In accordance with our great Christian democratic tradition, we cherish democracy and subsidiarity as organizing principles that originated in the Christian social teaching. Being aware of the growing alienation and disengagement of the peoples of Europe, we need to stress the importance of reinforcing the citizens’ sense of ownership of the European integration as well as their own destiny. This is not only key in the future viability of the whole European project but also necessary in finding the policy directions that truly reflect the choice of the nations of Europe to meet the global challenges with a common determination and willpower instead of disagreement and division. The European Union has risen from the consent of diverse democratic European nations and thus their national parliaments as depositaries of popular sovereignties shall be given a more significant voice in the elaboration of our common policies. They shall seek an active role in helping the engine of the integration, the European Commission to operate smoothly by continuously hearing and transmitting the voice of the citizens of Europe.

We also treasure the national constitutional traditions and values in Europe: we recognize these constitutional values as the wellspring of the European Union. Our common European idea and policies can only have benign and significant effects if they preserve a nurturing relationship with their historical roots including the national constitutions and constitutional traditions. We shall also recognize that throughout the past decades, the Court of Justice of the European Union (CJEU) has been at the forefront of developing the law of the European Union and of safeguarding its autonomy and supremacy. However, we shall also acknowledge that this enormous endeavor has not always been without contradiction or even confrontations. Thus the political and accountable institutions of the European Union – such as the Parliament and the Council – should bear larger responsibility for developing the European law. While the CJEU shall remain an important guardian of the Founding Treaties including the operations of the EU institutions as well as the law made by these democratic institutions, single court decisions handed down in individual cases should not be capable of transforming the nature of the European law and the integration without the consent of the citizens and Member States of Europe. In addition to empowering the democratic institutions, we shall also seek the advice and guidance of national constitutional cultures as the wellspring of the architecture of the European integration, to secure a more harmonious functioning of the European law. To this end, judges of the CJEU shall be required to embrace and nurture the precious common heritage of national constitutional values in the same way as judges of national courts are required to safeguard and apply the law of the European Union.

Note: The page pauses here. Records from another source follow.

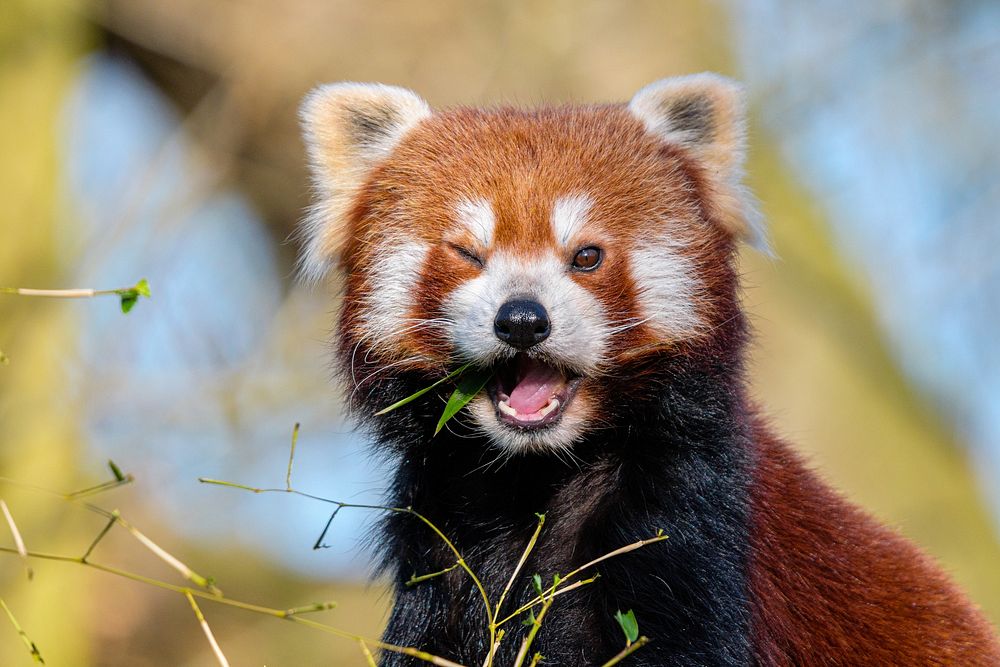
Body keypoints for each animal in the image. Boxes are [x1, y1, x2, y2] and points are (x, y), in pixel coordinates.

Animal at [298, 75, 1000, 664]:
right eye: (468, 254)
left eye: (586, 256)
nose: (521, 320)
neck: (538, 475)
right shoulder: (442, 538)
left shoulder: (691, 529)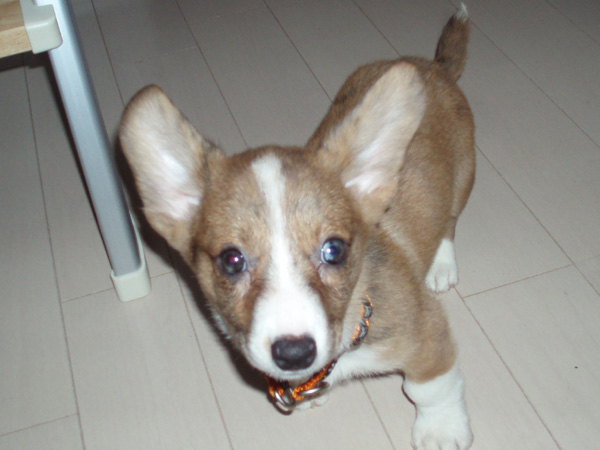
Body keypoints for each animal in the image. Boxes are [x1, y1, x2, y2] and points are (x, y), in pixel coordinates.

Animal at [119, 5, 475, 449]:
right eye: (231, 260)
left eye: (334, 250)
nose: (294, 354)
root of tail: (435, 66)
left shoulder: (427, 334)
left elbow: (429, 387)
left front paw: (442, 429)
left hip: (463, 178)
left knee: (450, 221)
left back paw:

This ongoing pandemic provides an opportunity to deliberate on the future of Europe and we shall seize and embrace this opportunity. But we, Christian Democrats firmly believe that our house in Europe should be built on a rock, especially in times of uncertainty and fragility. Our roots and our Christian democratic values and heritage can guide us through these uncertain times safely. We therefore believe that a major precondition of building a flourishing European community is if we remain true to our values and heritage in the coming years and decades in the face of global challenges.